(Data for the task begins)
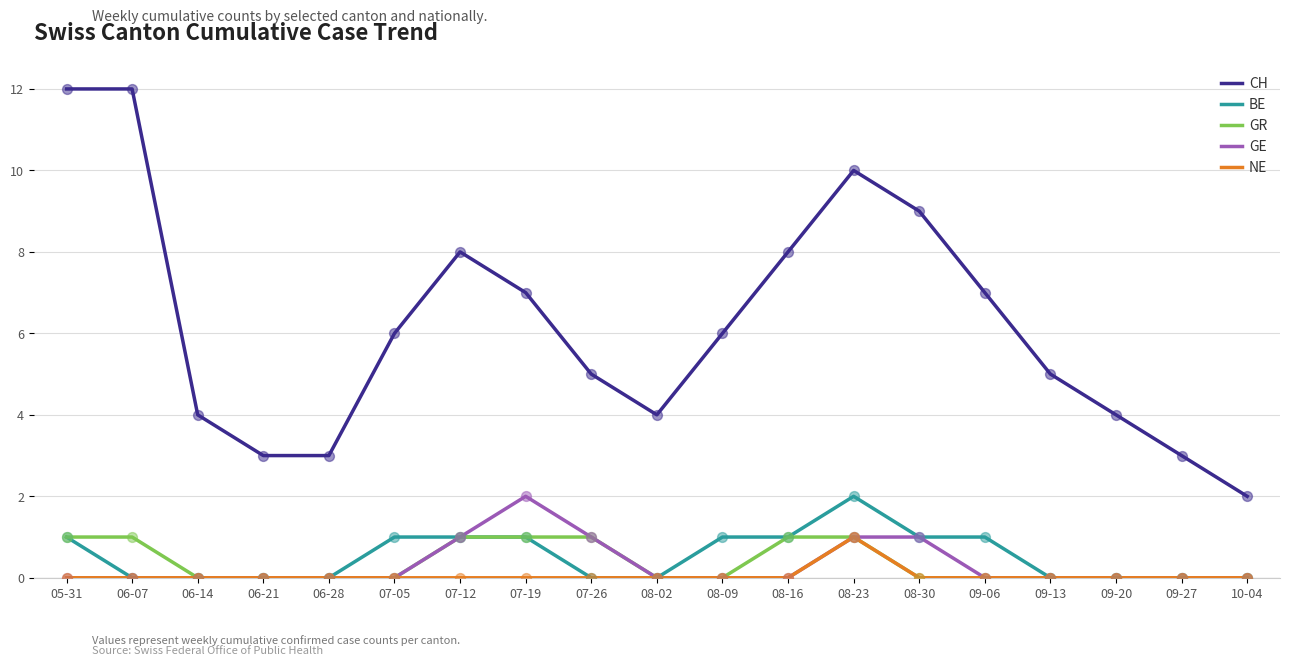

Which series has the largest total across all categories?

CH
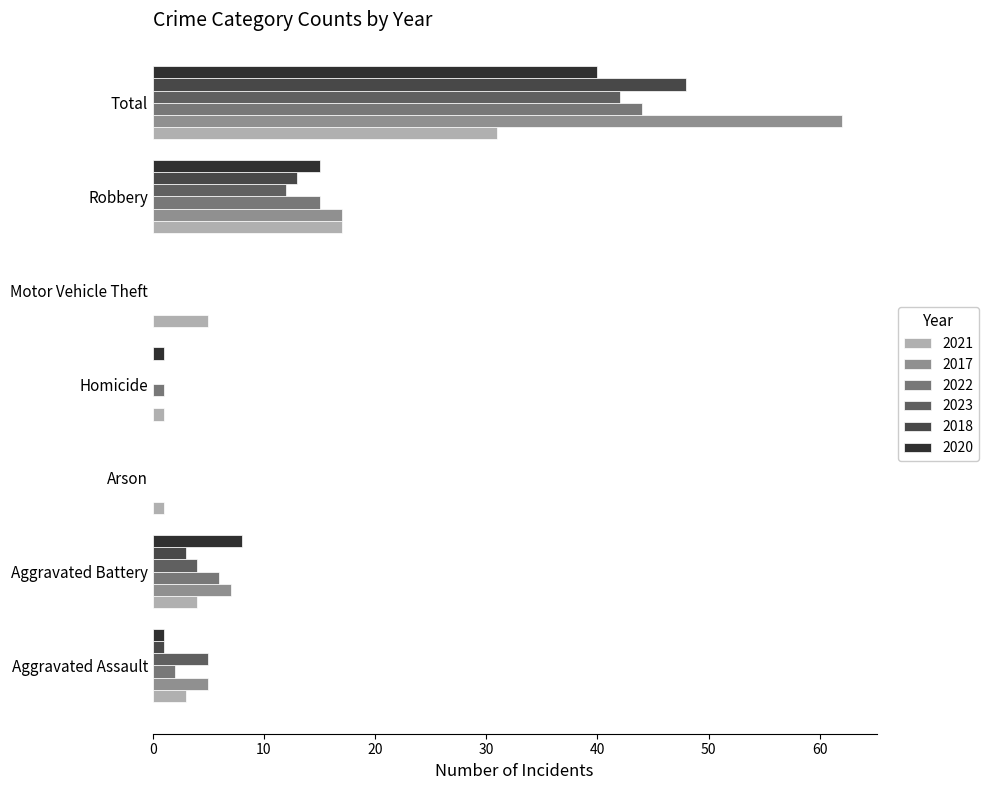

Where is 2022 nearest to the value 22?

Robbery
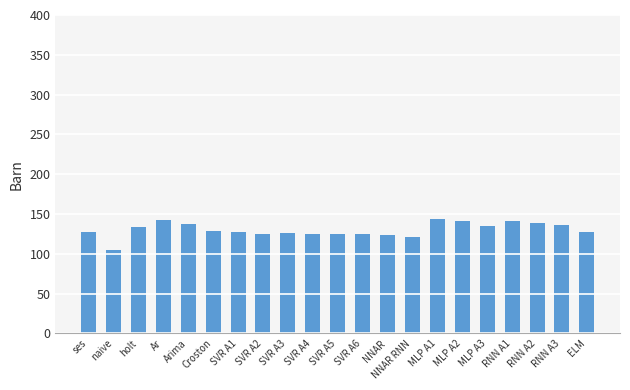

The chart shows a value of 134.7 at MLP A3. True or false?

True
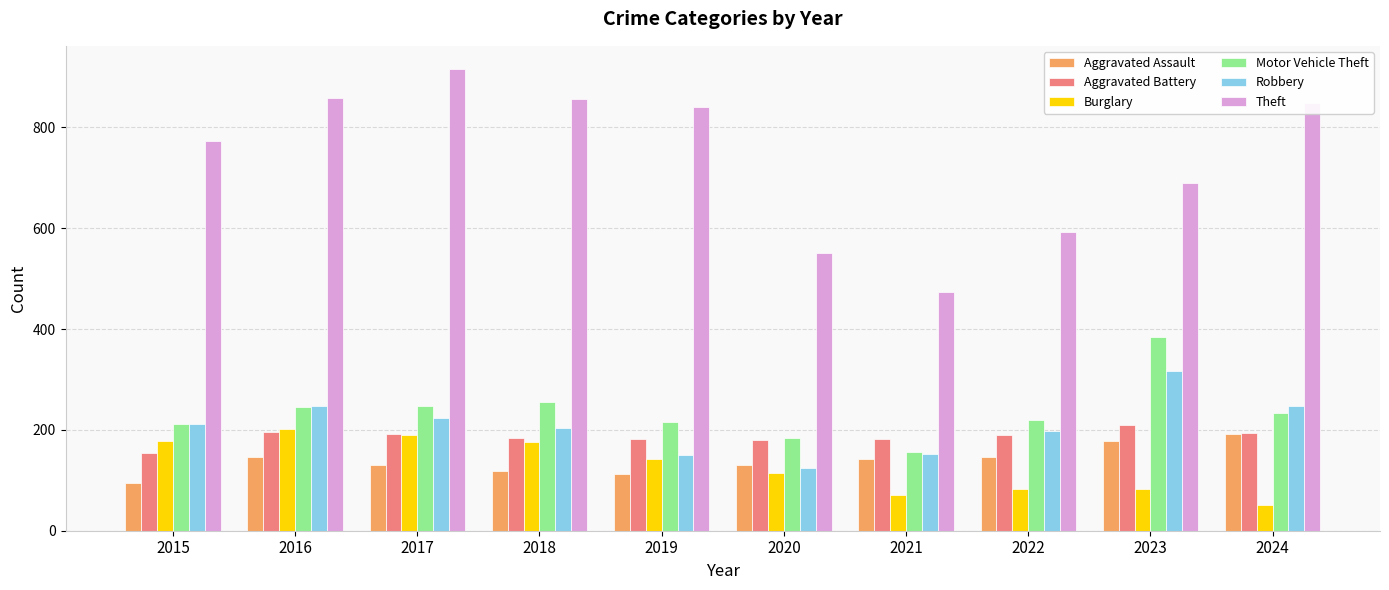

What is the total value across all series at 2021?

1178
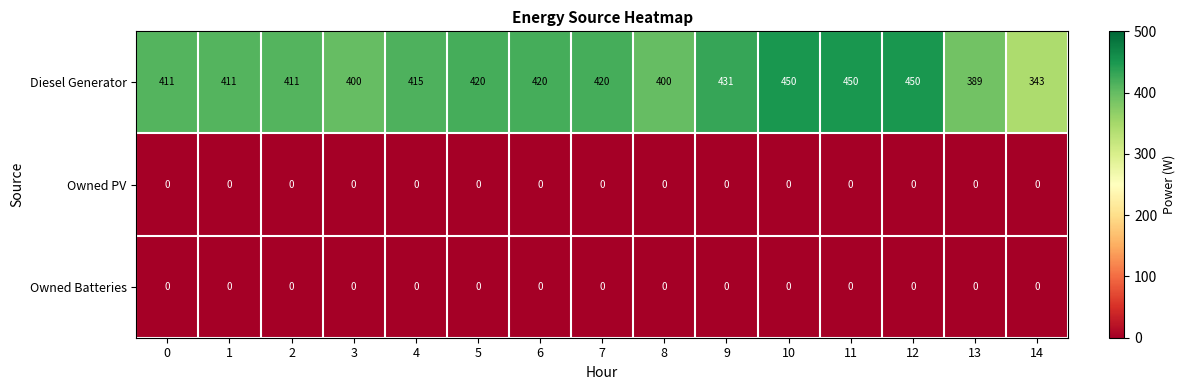

How many Diesel Generator values are between 400 and 431?

10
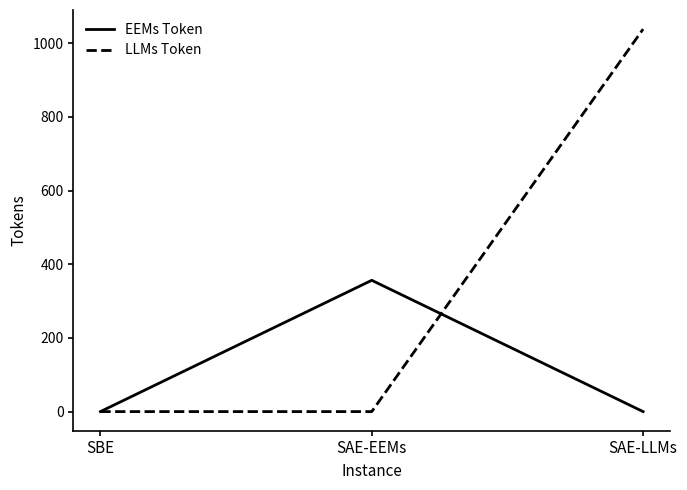

Reading left to right, extract all data points from this chart.

EEMs Token: SBE=0.0	SAE-EEMs=356.4	SAE-LLMs=0.0
LLMs Token: SBE=0.0	SAE-EEMs=0.0	SAE-LLMs=1038.2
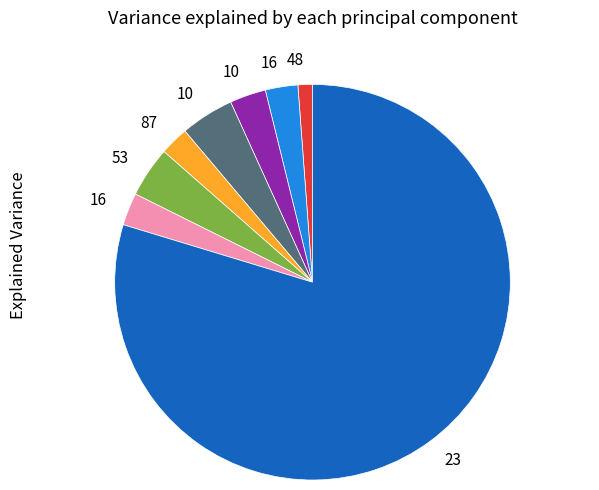

Does any single category account for the majority?

Yes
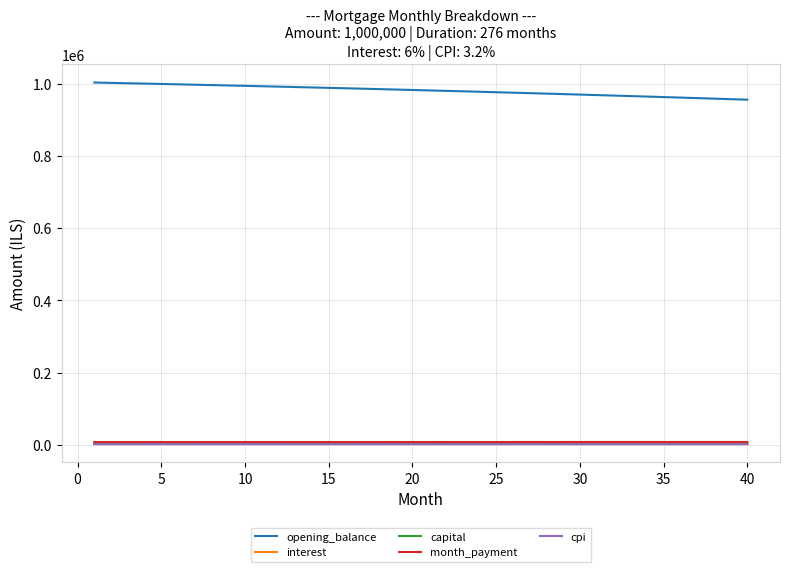

Which series has the largest total across all categories?

opening_balance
(Data for the task ends)
To-do item> Duplicate the lines running from the beginning of the records through the line that contains "Reading left to", including that line. Leave the pictures out of your copy.

Finished task>
Which series has the largest total across all categories?

CH

Where is 2022 nearest to the value 22?

Robbery

The chart shows a value of 134.7 at MLP A3. True or false?

True

What is the total value across all series at 2021?

1178

How many Diesel Generator values are between 400 and 431?

10

Reading left to right, extract all data points from this chart.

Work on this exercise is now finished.